## Material for the task

"""

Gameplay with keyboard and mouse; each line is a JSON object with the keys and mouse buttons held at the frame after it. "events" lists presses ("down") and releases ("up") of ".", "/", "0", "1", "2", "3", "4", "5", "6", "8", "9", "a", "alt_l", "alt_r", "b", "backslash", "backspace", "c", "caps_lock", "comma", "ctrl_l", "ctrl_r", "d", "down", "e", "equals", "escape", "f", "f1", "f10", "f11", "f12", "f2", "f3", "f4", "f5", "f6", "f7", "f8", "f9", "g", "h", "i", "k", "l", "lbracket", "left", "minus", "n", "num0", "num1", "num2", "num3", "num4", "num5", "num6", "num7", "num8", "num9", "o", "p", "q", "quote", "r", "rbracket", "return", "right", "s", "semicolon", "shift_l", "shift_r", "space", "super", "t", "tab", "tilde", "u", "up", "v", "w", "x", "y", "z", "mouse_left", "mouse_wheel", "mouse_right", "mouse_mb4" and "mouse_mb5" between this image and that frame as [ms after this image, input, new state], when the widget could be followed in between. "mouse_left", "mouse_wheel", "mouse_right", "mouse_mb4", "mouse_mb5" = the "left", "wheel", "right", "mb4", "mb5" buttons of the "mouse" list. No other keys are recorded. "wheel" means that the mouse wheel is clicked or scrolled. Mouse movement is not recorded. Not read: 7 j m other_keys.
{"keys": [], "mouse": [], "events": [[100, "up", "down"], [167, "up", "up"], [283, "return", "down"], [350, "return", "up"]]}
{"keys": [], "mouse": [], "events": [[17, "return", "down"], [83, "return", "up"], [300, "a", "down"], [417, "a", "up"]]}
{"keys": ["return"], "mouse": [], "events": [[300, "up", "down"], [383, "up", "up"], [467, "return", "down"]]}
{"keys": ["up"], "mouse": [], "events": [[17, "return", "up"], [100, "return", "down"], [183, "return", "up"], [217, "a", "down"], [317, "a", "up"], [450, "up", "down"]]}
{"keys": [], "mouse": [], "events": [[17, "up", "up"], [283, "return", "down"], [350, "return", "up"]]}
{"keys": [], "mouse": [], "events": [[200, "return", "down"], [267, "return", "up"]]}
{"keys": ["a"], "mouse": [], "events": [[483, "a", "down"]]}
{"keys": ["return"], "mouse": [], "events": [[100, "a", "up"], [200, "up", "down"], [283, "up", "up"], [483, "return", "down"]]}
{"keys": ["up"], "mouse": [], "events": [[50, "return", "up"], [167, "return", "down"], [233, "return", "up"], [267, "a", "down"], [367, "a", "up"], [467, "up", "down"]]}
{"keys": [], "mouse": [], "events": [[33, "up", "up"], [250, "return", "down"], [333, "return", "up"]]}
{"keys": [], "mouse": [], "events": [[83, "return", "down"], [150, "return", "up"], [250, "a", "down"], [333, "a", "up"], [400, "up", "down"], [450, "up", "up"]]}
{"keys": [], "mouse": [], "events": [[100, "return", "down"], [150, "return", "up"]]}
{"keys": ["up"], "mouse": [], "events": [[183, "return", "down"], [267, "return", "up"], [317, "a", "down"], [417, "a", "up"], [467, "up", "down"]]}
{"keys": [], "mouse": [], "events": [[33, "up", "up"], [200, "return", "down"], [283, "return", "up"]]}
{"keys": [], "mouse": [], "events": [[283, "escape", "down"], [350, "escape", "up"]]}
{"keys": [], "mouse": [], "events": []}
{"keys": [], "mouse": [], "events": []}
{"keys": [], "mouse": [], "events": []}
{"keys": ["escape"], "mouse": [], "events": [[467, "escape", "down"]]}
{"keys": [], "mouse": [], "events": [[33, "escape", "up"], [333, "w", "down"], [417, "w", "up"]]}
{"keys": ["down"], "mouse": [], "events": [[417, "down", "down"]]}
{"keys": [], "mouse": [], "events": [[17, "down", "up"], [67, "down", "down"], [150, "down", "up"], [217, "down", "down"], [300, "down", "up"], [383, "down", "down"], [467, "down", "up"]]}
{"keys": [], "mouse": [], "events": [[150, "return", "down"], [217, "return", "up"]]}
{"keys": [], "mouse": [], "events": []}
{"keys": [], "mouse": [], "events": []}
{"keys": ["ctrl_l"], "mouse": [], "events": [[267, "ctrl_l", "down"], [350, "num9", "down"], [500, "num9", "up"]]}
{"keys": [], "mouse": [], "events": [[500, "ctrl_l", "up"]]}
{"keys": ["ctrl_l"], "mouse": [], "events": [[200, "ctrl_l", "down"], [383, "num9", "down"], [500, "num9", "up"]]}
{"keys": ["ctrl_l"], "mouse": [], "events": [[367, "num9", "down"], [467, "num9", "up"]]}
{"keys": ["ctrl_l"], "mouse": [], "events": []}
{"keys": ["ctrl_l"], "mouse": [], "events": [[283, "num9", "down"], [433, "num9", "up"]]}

"""

## Activity
Copy out all of the records verbatim.

## Result for this task
Gameplay with keyboard and mouse; each line is a JSON object with the keys and mouse buttons held at the frame after it. "events" lists presses ("down") and releases ("up") of ".", "/", "0", "1", "2", "3", "4", "5", "6", "8", "9", "a", "alt_l", "alt_r", "b", "backslash", "backspace", "c", "caps_lock", "comma", "ctrl_l", "ctrl_r", "d", "down", "e", "equals", "escape", "f", "f1", "f10", "f11", "f12", "f2", "f3", "f4", "f5", "f6", "f7", "f8", "f9", "g", "h", "i", "k", "l", "lbracket", "left", "minus", "n", "num0", "num1", "num2", "num3", "num4", "num5", "num6", "num7", "num8", "num9", "o", "p", "q", "quote", "r", "rbracket", "return", "right", "s", "semicolon", "shift_l", "shift_r", "space", "super", "t", "tab", "tilde", "u", "up", "v", "w", "x", "y", "z", "mouse_left", "mouse_wheel", "mouse_right", "mouse_mb4" and "mouse_mb5" between this image and that frame as [ms after this image, input, new state], when the widget could be followed in between. "mouse_left", "mouse_wheel", "mouse_right", "mouse_mb4", "mouse_mb5" = the "left", "wheel", "right", "mb4", "mb5" buttons of the "mouse" list. No other keys are recorded. "wheel" means that the mouse wheel is clicked or scrolled. Mouse movement is not recorded. Not read: 7 j m other_keys.
{"keys": [], "mouse": [], "events": [[100, "up", "down"], [167, "up", "up"], [283, "return", "down"], [350, "return", "up"]]}
{"keys": [], "mouse": [], "events": [[17, "return", "down"], [83, "return", "up"], [300, "a", "down"], [417, "a", "up"]]}
{"keys": ["return"], "mouse": [], "events": [[300, "up", "down"], [383, "up", "up"], [467, "return", "down"]]}
{"keys": ["up"], "mouse": [], "events": [[17, "return", "up"], [100, "return", "down"], [183, "return", "up"], [217, "a", "down"], [317, "a", "up"], [450, "up", "down"]]}
{"keys": [], "mouse": [], "events": [[17, "up", "up"], [283, "return", "down"], [350, "return", "up"]]}
{"keys": [], "mouse": [], "events": [[200, "return", "down"], [267, "return", "up"]]}
{"keys": ["a"], "mouse": [], "events": [[483, "a", "down"]]}
{"keys": ["return"], "mouse": [], "events": [[100, "a", "up"], [200, "up", "down"], [283, "up", "up"], [483, "return", "down"]]}
{"keys": ["up"], "mouse": [], "events": [[50, "return", "up"], [167, "return", "down"], [233, "return", "up"], [267, "a", "down"], [367, "a", "up"], [467, "up", "down"]]}
{"keys": [], "mouse": [], "events": [[33, "up", "up"], [250, "return", "down"], [333, "return", "up"]]}
{"keys": [], "mouse": [], "events": [[83, "return", "down"], [150, "return", "up"], [250, "a", "down"], [333, "a", "up"], [400, "up", "down"], [450, "up", "up"]]}
{"keys": [], "mouse": [], "events": [[100, "return", "down"], [150, "return", "up"]]}
{"keys": ["up"], "mouse": [], "events": [[183, "return", "down"], [267, "return", "up"], [317, "a", "down"], [417, "a", "up"], [467, "up", "down"]]}
{"keys": [], "mouse": [], "events": [[33, "up", "up"], [200, "return", "down"], [283, "return", "up"]]}
{"keys": [], "mouse": [], "events": [[283, "escape", "down"], [350, "escape", "up"]]}
{"keys": [], "mouse": [], "events": []}
{"keys": [], "mouse": [], "events": []}
{"keys": [], "mouse": [], "events": []}
{"keys": ["escape"], "mouse": [], "events": [[467, "escape", "down"]]}
{"keys": [], "mouse": [], "events": [[33, "escape", "up"], [333, "w", "down"], [417, "w", "up"]]}
{"keys": ["down"], "mouse": [], "events": [[417, "down", "down"]]}
{"keys": [], "mouse": [], "events": [[17, "down", "up"], [67, "down", "down"], [150, "down", "up"], [217, "down", "down"], [300, "down", "up"], [383, "down", "down"], [467, "down", "up"]]}
{"keys": [], "mouse": [], "events": [[150, "return", "down"], [217, "return", "up"]]}
{"keys": [], "mouse": [], "events": []}
{"keys": [], "mouse": [], "events": []}
{"keys": ["ctrl_l"], "mouse": [], "events": [[267, "ctrl_l", "down"], [350, "num9", "down"], [500, "num9", "up"]]}
{"keys": [], "mouse": [], "events": [[500, "ctrl_l", "up"]]}
{"keys": ["ctrl_l"], "mouse": [], "events": [[200, "ctrl_l", "down"], [383, "num9", "down"], [500, "num9", "up"]]}
{"keys": ["ctrl_l"], "mouse": [], "events": [[367, "num9", "down"], [467, "num9", "up"]]}
{"keys": ["ctrl_l"], "mouse": [], "events": []}
{"keys": ["ctrl_l"], "mouse": [], "events": [[283, "num9", "down"], [433, "num9", "up"]]}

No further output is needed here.